WORK REQUIRED
Work through the listing below and state how many of its lines hold the word "down". Give no other output.

DATA
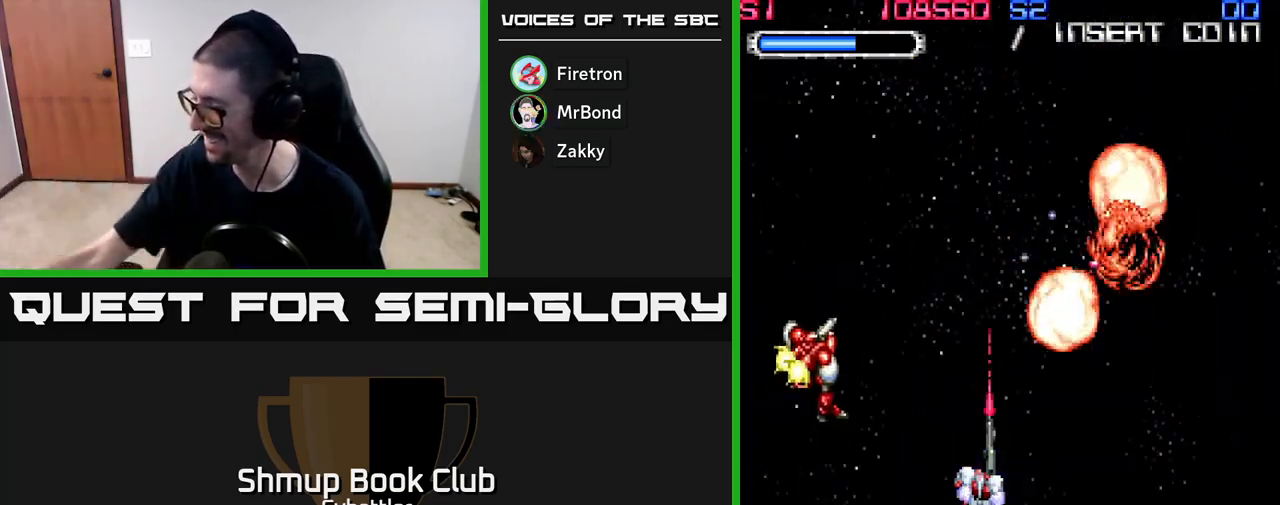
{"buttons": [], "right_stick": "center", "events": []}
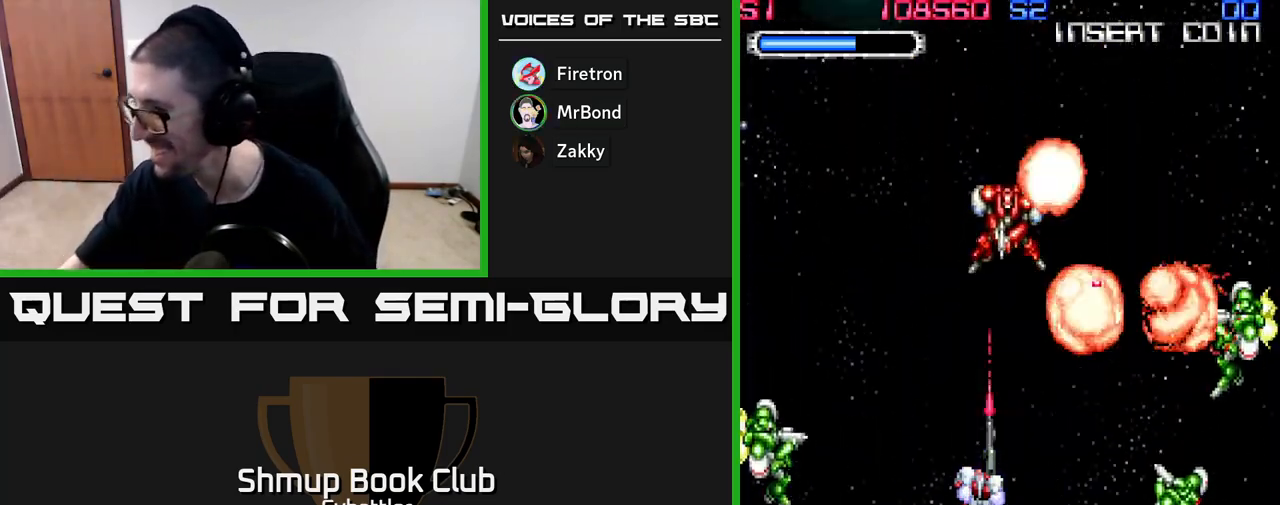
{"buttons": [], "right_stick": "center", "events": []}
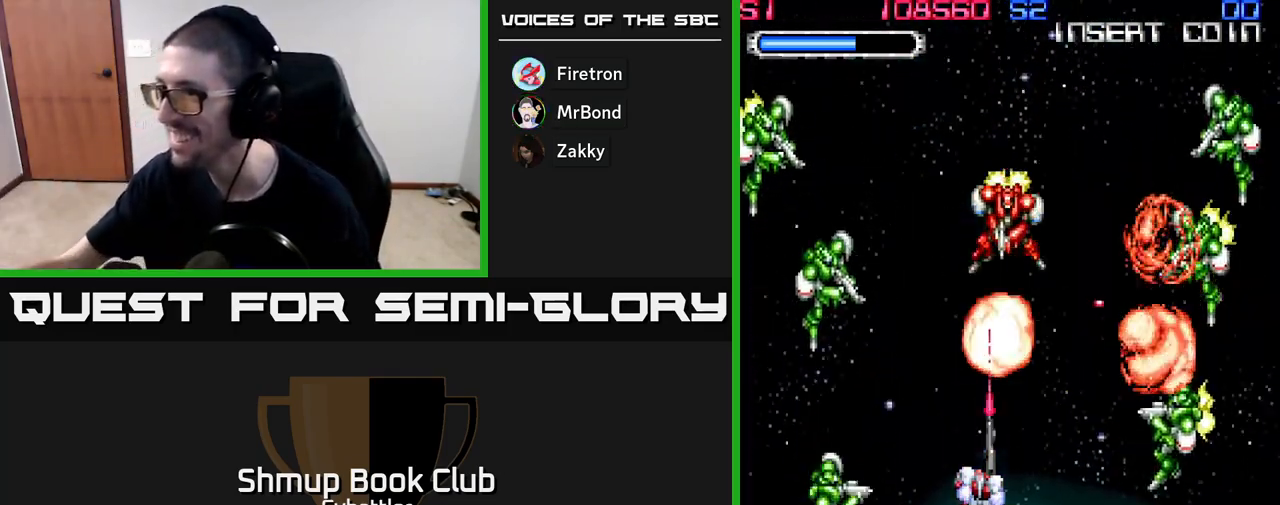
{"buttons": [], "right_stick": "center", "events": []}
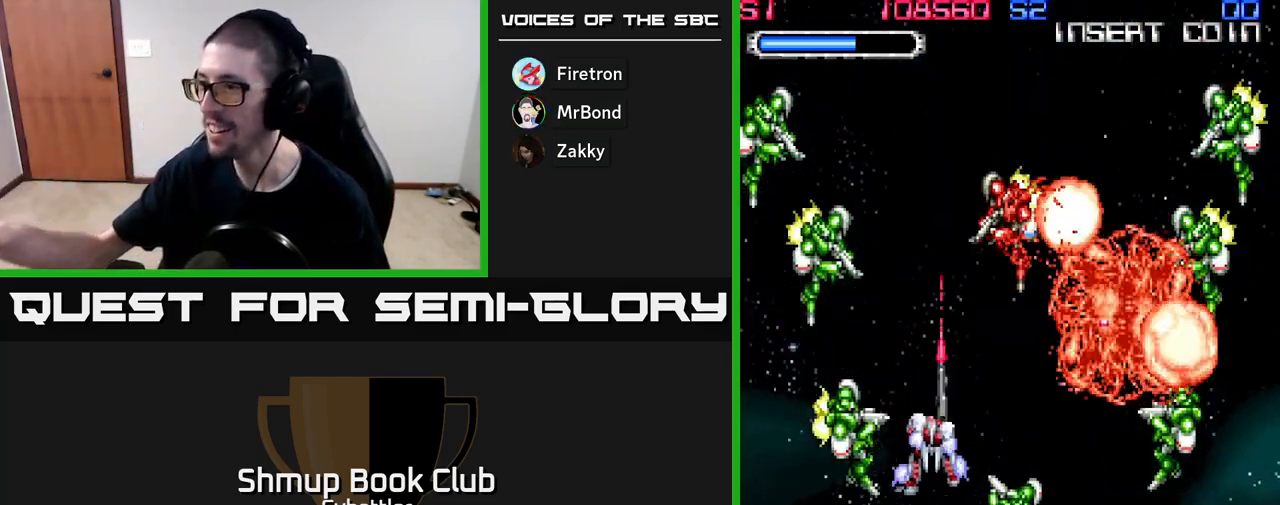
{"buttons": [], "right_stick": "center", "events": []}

* * *

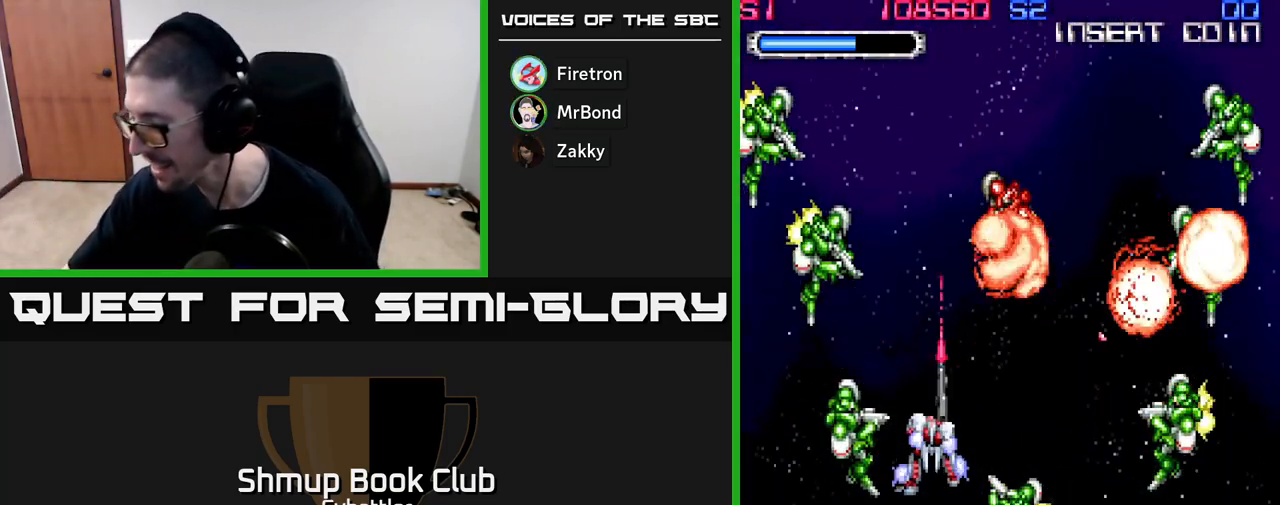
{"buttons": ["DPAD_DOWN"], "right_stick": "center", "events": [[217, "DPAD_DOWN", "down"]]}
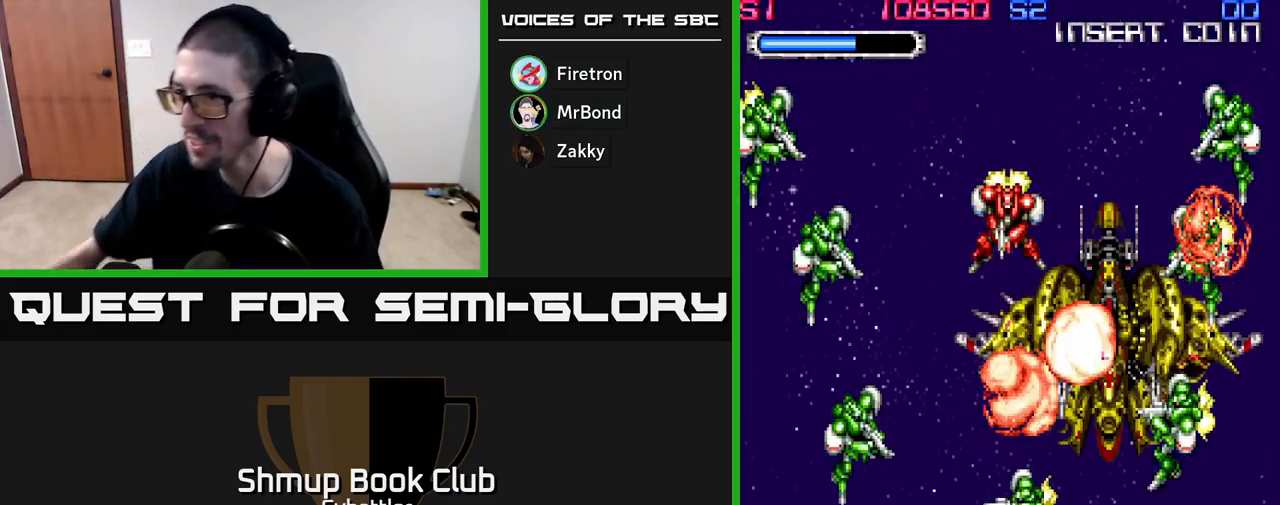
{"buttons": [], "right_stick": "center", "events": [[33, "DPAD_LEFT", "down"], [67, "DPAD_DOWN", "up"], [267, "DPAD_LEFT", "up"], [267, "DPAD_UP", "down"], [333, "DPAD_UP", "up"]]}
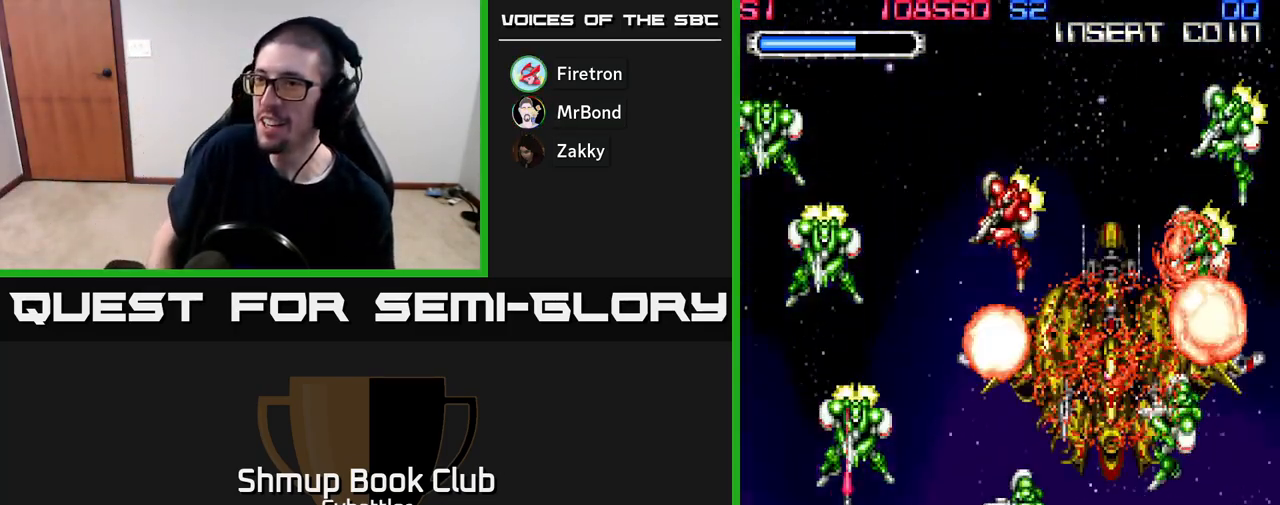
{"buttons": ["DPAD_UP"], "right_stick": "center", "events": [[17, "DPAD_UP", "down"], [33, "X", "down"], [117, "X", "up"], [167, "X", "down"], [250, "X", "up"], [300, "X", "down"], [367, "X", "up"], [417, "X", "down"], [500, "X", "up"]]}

* * *

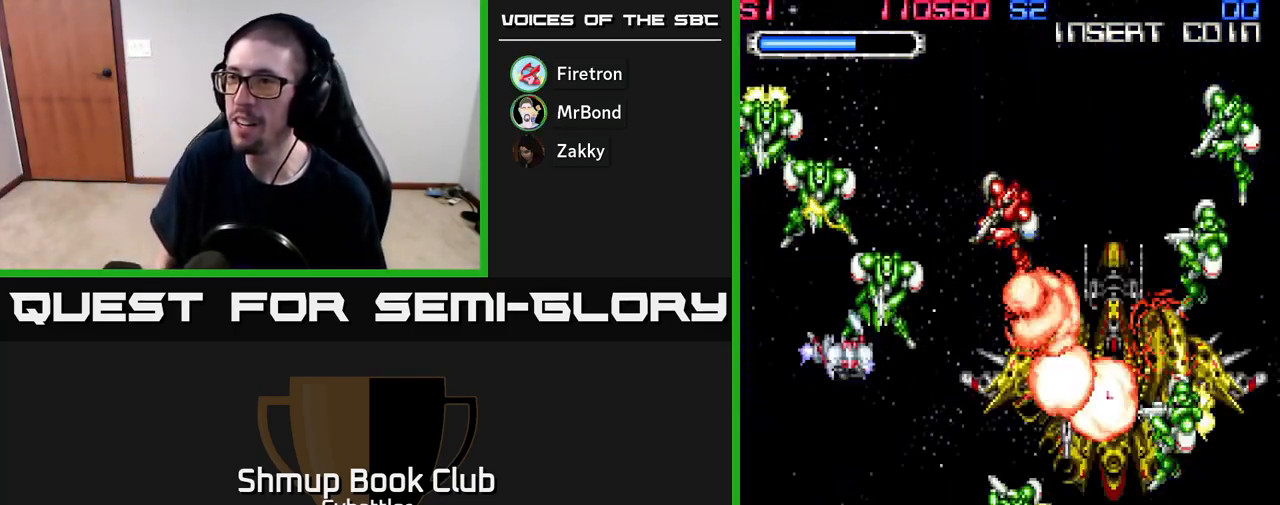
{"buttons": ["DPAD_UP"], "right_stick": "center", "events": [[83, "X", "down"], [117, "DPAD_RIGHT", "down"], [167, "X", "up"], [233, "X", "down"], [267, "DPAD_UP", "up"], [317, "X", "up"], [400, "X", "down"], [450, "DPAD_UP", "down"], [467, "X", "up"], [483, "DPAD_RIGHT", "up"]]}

ANSWER TO THIS PROBLEM
4